Selected dark sides of biomass-derived biochars as environmental amendments

With the rapid increase in the application of biochars as amendments, studies are needed to clarify the possible environmental risks derived from biochars to use safely the biomass resources. This work reported selected dark sides of maize straw-and swine manurederived biochars pyrolyzed at 300 and 500°C. During the pyrolysis processes, total heavy metals in the biochars were enriched greatly accompanying with considerable emission of the heavy metals into atmosphere and the trends became increasingly obvious with pyrolysis temperature. Meanwhile, the biochars showed distinctly decreased available heavy metals compared with raw feedstocks, which could be mainly attributed to the sorption by the inorganics in the biochars. The water-and acid-washing treatments significantly increased the releasing risks of heavy metals from biochars into the environments.

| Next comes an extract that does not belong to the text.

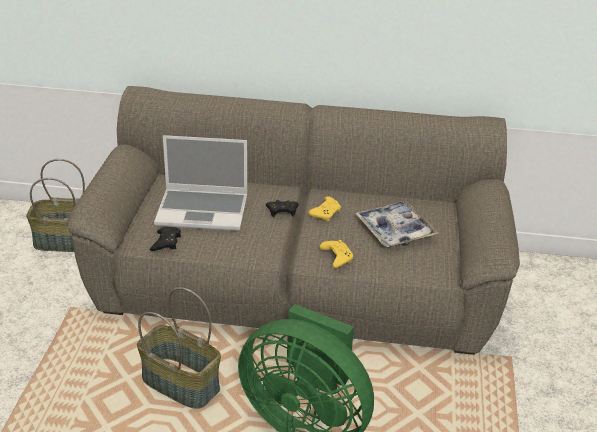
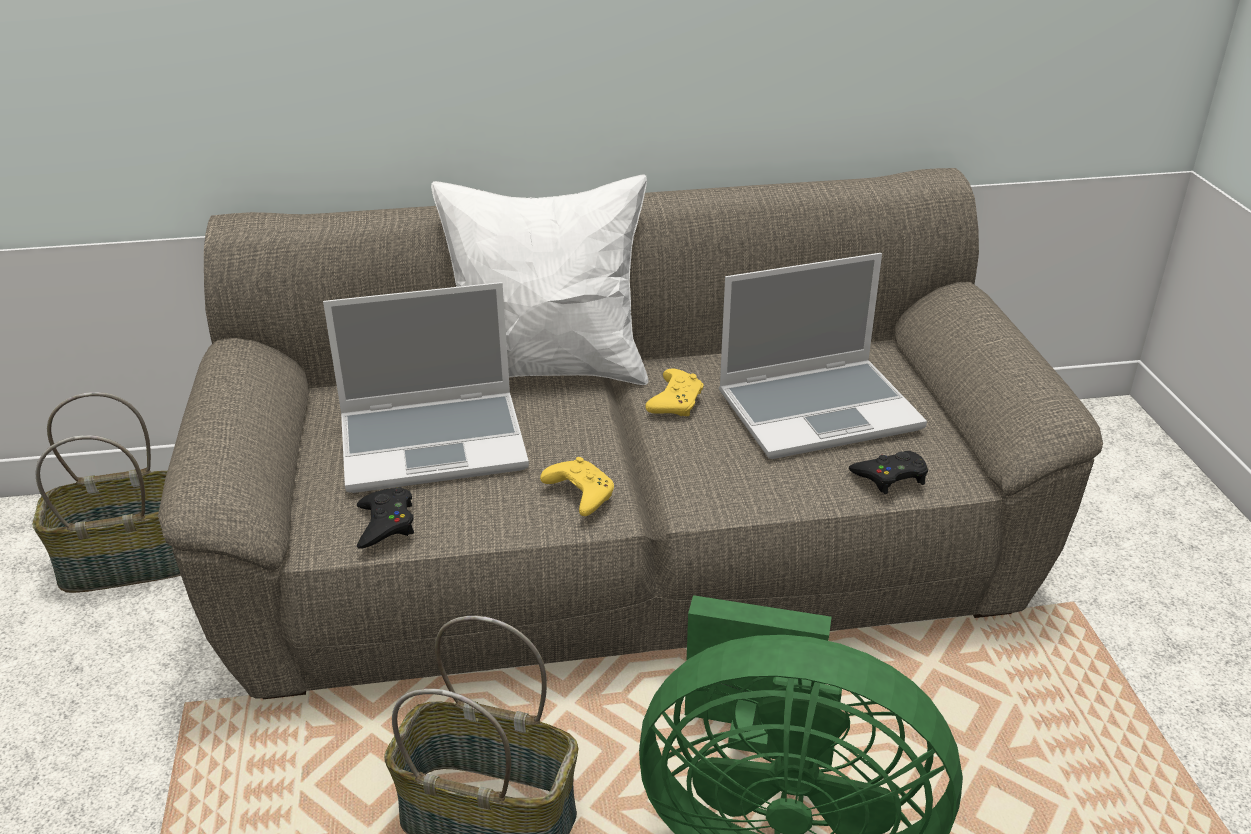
camera: 15 degrees left, 0 degrees up
(272, 186) = (546, 370): none -> white pillow
(282, 211) = (591, 413): black game controller -> black game controller (891, 476)
(336, 258) = (742, 484): yellow game controller -> yellow game controller (579, 495)
(395, 230) = (820, 410): tray -> laptop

Electron paramagnetic resonance analysis indicated that persistent free radicals, emerged strongly in the biochars as a function of the aromatization of biomass feedstocks, were free from the influence of water-, acid-, or organic-washing of the biochars and could remain stable even after aged in soils for 30 days. Dissolved biochars, highly produced during pyrolysis processes, showed distinct properties including lower molecular weight distribution while higher aromaticity compared with soil dissolved organic carbon.The results of this study provide important perspectives on the safe usage of biochars as agricultural/environmental amendments.